AI in the manufacturing industry has improved the safety and efficiency of all its operations. One of the popular tools used in manufacturing is Machine Vision. It is used to perform an automated visual inspection on the objects that are manufactured in thousands every day. With the advancements made in Artificial Intelligence, the processes of algorithm development have become superior. Deep learning-based inspection models are often combined with machine vision systems. Such systems are easier to train and implement. Industrial machine vision systems are also more reliable, robust, and stable. They have high mechanical and temperature stability, are of low cost but high accuracy. There are many different applications of Machine Vision in manufacturing. Here are a few of the machine vision applications –
1. Object Detection
It is a machine vision use case where the Machine Vision aided system looks for individual objects rather than the entire image. The goal of this exercise is to identify different objects inside an image so that it can eliminate objects which are not relevant to the inspection and only focus on the relevant objects. A variety of techniques are used to make object detection as efficient as possible. Object detection is used in many points in the manufacturing industry like an assembly line, sorting, quality management, inventory management, etc. For instance, in the gearbox assembly chain, machine vision analyses the image for specific parts and confirms the presence or absence of such parts in that image.
2. Parts Counting
It is a task that is slow and tedious but doesn’t require a lot of intelligence to do. However, manual operators trying to reach their daily goals might make mistakes while counting and that can cause massive delays in assembling parts. Machine vision can use its object identification algorithm to detect the parts and then count them accurately and quickly. For instance, in the manufacturing chain, machine vision can count the piston rings in a stack with great efficiency.
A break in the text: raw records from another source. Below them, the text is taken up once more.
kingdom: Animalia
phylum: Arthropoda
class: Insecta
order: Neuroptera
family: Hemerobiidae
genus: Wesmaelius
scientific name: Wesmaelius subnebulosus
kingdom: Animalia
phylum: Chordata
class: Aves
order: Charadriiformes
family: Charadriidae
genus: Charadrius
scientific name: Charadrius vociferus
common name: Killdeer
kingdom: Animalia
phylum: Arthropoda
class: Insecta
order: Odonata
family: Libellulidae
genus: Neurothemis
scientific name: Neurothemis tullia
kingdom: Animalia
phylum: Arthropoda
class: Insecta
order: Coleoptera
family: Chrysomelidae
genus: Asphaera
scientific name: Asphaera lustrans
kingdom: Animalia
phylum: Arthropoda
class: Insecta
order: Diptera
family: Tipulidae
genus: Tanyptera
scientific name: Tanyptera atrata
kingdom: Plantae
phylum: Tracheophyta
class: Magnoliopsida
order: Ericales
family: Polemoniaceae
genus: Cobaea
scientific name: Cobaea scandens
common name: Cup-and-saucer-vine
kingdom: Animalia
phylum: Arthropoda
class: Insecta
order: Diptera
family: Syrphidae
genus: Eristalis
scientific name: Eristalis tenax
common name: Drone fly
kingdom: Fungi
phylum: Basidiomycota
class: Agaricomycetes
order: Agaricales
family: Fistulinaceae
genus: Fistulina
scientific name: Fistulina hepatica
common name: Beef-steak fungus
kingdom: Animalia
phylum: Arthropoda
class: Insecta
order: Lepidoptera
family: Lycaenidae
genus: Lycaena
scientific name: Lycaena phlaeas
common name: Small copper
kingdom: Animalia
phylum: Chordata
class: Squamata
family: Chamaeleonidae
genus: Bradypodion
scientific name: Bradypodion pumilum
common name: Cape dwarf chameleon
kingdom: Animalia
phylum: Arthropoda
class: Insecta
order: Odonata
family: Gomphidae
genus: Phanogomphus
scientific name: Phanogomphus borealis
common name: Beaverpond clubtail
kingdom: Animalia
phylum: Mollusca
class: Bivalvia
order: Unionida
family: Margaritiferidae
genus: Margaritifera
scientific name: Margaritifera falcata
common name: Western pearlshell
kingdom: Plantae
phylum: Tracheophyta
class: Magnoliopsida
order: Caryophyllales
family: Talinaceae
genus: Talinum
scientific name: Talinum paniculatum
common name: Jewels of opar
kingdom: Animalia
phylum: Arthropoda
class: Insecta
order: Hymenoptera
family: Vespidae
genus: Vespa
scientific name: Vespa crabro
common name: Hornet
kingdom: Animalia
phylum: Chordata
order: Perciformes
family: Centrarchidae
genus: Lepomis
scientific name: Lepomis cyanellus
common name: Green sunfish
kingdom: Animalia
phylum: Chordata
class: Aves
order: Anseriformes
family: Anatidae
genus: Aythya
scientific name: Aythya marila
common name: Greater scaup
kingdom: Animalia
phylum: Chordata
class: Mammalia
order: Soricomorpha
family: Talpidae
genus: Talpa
3. Surface Defect Identification
Surface defect identification is another machine vision application that is an essential step in quality control. Manual identification of surface defects is a tedious task and defects can be missed by human operators as they try to match the supply with the demand. Machine vision can provide the accuracy and efficiency of surface inspection in an easy-to-train model. In manufacturing industries, surface defect inspection can detect defects in casting components, bearings, and different metal surfaces. For instance, packaging defect identification can help identify bad packaging which will cause damage during transport.
4. Print Defect Identification
Print defect identification is the process of detecting anomalies in the prints like inconsistencies in color, text, or pattern. Manual inspection by human operators might lead to oversight that will cause deterioration in the quality of the final product. Machine vision can perform print defect identification using AI and deep learning. This takes care of prints, labels, and packaging prints.